Mr Monk Gets On Board by Hy Conrad (2 out of 5)


Another installment of the Monk series. I hadn’t checked on it in awhile, since late summer when I read the last one, so I was happy to see this one. I’ve been illing with the flu and this was helping me get through it the last couple of days. It’s light reading and not too hard on my aching head. If you’re not familiar with the Monk books or series, you might want to start from the start and acquaint yourself. This installment, overall, left me a bit waterlogged.

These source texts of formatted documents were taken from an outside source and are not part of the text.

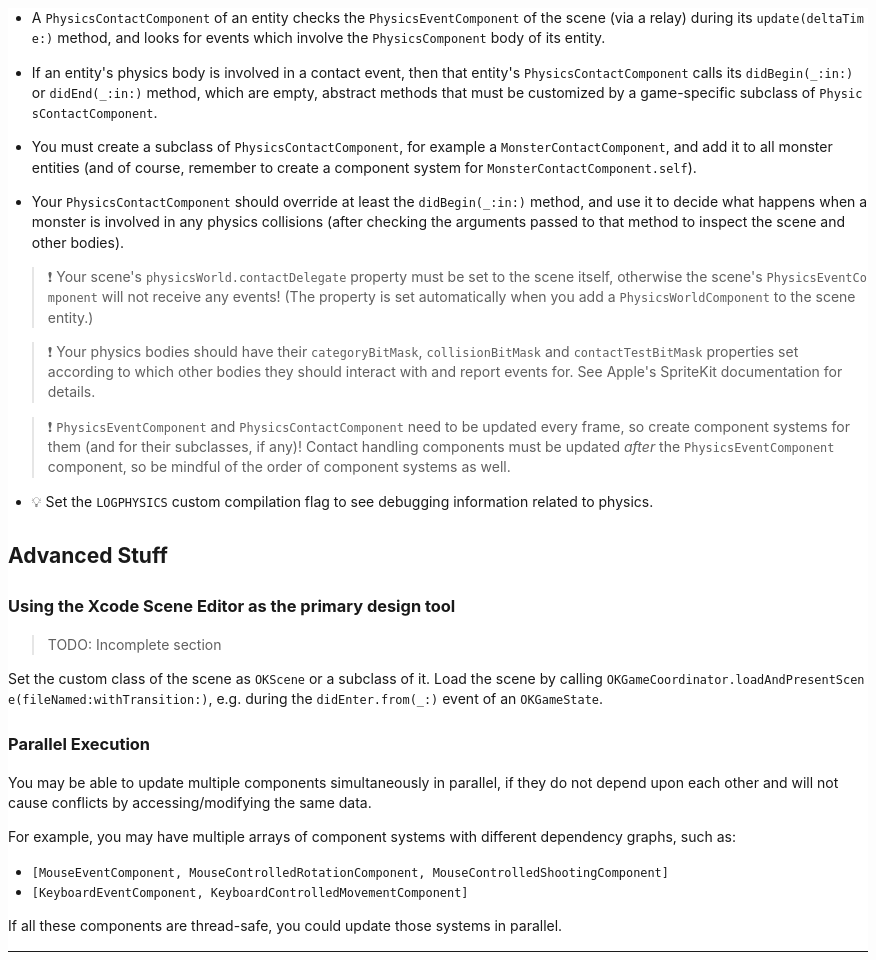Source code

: * A `PhysicsContactComponent` of an entity checks the `PhysicsEventComponent` of the scene (via a relay) during its `update(deltaTime:)` method, and looks for events which involve the `PhysicsComponent` body of its entity.

* If an entity's physics body is involved in a contact event, then that entity's `PhysicsContactComponent` calls its `didBegin(_:in:)` or `didEnd(_:in:)` method, which are empty, abstract methods that must be customized by a game-specific subclass of `PhysicsContactComponent`.

* You must create a subclass of `PhysicsContactComponent`, for example a `MonsterContactComponent`, and add it to all monster entities (and of course, remember to create a component system for `MonsterContactComponent.self`).

* Your `PhysicsContactComponent` should override at least the `didBegin(_:in:)` method, and use it to decide what happens when a monster is involved in any physics collisions (after checking the arguments passed to that method to inspect the scene and other bodies).

> ❗️ Your scene's `physicsWorld.contactDelegate` property must be set to the scene itself, otherwise the scene's `PhysicsEventComponent` will not receive any events! (The property is set automatically when you add a `PhysicsWorldComponent` to the scene entity.)

> ❗️ Your physics bodies should have their `categoryBitMask`, `collisionBitMask` and `contactTestBitMask` properties set according to which other bodies they should interact with and report events for. See Apple's SpriteKit documentation for details.

> ❗️ `PhysicsEventComponent` and `PhysicsContactComponent` need to be updated every frame, so create component systems for them (and for their subclasses, if any)! Contact handling components must be updated *after* the `PhysicsEventComponent` component, so be mindful of the order of component systems as well.

* 💡 Set the `LOGPHYSICS` custom compilation flag to see debugging information related to physics.

## Advanced Stuff

### Using the Xcode Scene Editor as the primary design tool 

> TODO: Incomplete section

Set the custom class of the scene as `OKScene` or a subclass of it. Load the scene by calling `OKGameCoordinator.loadAndPresentScene(fileNamed:withTransition:)`, e.g. during the `didEnter.from(_:)` event of an `OKGameState`. 

### Parallel Execution

You may be able to update multiple components simultaneously in parallel, if they do not depend upon each other and will not cause conflicts by accessing/modifying the same data.

For example, you may have multiple arrays of component systems with different dependency graphs, such as:

* `[MouseEventComponent, MouseControlledRotationComponent, MouseControlledShootingComponent]`
* `[KeyboardEventComponent, KeyboardControlledMovementComponent]`

If all these components are thread-safe, you could update those systems in parallel.

----


[repository]: https://github.com/invadingoctopus/octopuskit
[website]: https://invadingoctopus.io
[license]: https://www.apache.org/licenses/LICENSE-2.0.html
[quickstart]: https://github.com/InvadingOctopus/octopuskit/blob/master/QuickStart/README%20QuickStart.md
[architecture]: https://invadingoctopus.io/octopuskit/documentation/architecture.html
[tutorials]: https://invadingoctopus.io/octopuskit/documentation/tutorials.html
[tips]: https://invadingoctopus.io/octopuskit/documentation/tips.html
[conventions-&-design]: https://invadingoctopus.io/octopuskit/documentation/conventions.html
[todo]: https://invadingoctopus.io/octopuskit/documentation/todo.html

Monk and Natalie, as you may recall, have joined forces as their own private investigation firm. Natalie signs up for a business networking cruise called the B to Sea Cruise. She quickly finds it’s not quite what she thought, and she’s also a little miffed that Monk ends up boarding the cruise ship, despite his misgivings and multiple peccadilloes. Things go south real fast when Mariah, a friendly cruise director who may or may not be having an affair with the married captain of the cruise ship, ends up murdered and tossed overboard. Monk ends up rooming with an alcoholic plastic surgeon Darby, who you believe a good third of the way through, may have more of a bearing on the plot. A mysterious group of four women(who look oddly similar to each other, despite the fact that they are worlds apart in race and age) have part in an AA group on the ship, which Natalie is mistakenly thrust into (Monk is no help here, either, but you have to read to see what I mean). The captain and his wife are a bad trip gone through some wires. The first mate is the only one on the crew of the ship that you really have any sort of respect for (well, besides the poor murdered Mariah). I guess given the outcome this makes sense. Is my review all over the place? That’s how I felt reading the novel.

There are two other murders, including a man whom Natalie is interested in, and a side-story involving copies of rare artifacts being thefted and faked, that go along with this cast of characters above. You see Stottlemeyer and Devlin, but nowhere as much as I would have liked. There are details of the book that bothered me; namely that Natalie’s little crush on Malcolm seems to take her away from her commitment to solving the crime, as well as Monk’s safety when he gets a little too overzealous for his own good. Things get real serious real fast, and that’s the part of the book where things picked up for me. I also thought that she seemed to be letting her college-attending daughter Julie, who was such a huge part of the series over the years, really go, and you didn’t see so much of the attentive mother as you had before. That struck me as a little odd, that Natalie in past books, always considered her actions a little more before playing through with them, and in this book, she seems hellbent on getting a contract for her and Monk’s new business venture and not so worried about how her daughter is faring. Somewhat out of character, and that bugged me.

What else bugged me? All little things- Ellen and Monk’s relationship appears to be on the rocks by the end of the book. The dissolution of it and how it came about seemed out of character for how the books preceding it had set the romance in motion. There’s barely any mention of Randy Disher or Sharona, both instrumental parts of the Monk books in the past, even in passing. No mention is made of Ambrose, Monk’s brother, or his wife, who are instrumental in many of Monk’s adventures in books past.  Worse than any of that, any and all of the characters on the cruise ship seem to be so self-absorbed, it’s hard to give a rat’s tail about any of them. Of maybe that’s how it’s supposed to be, since it’s a cruise for business professionals networking? When the end does roll its way around, it doesn’t go well. For either story. Worse yet, I pretty much knew the killer and how both plots would turn out before the end. And that’s the kiss of death for me giving any book a high rating. I just couldn’t embrace this new Natalie Teeger, a character that I admired on the show and in the novelizations. Monk, as always, amused and kept me laughing and shaking my head throughout the book. So I give it two stars for Monk. Natalie had me frustrated in this book, and the whole plot seemed to be loop de’ loop throughout. I read this while sick with the flu, and while it did, as always, keep me riveted, I was let down by this installment in the series. I hope the next one is back to its usual stellar story.

~ by generationgbooks on January 31, 2014.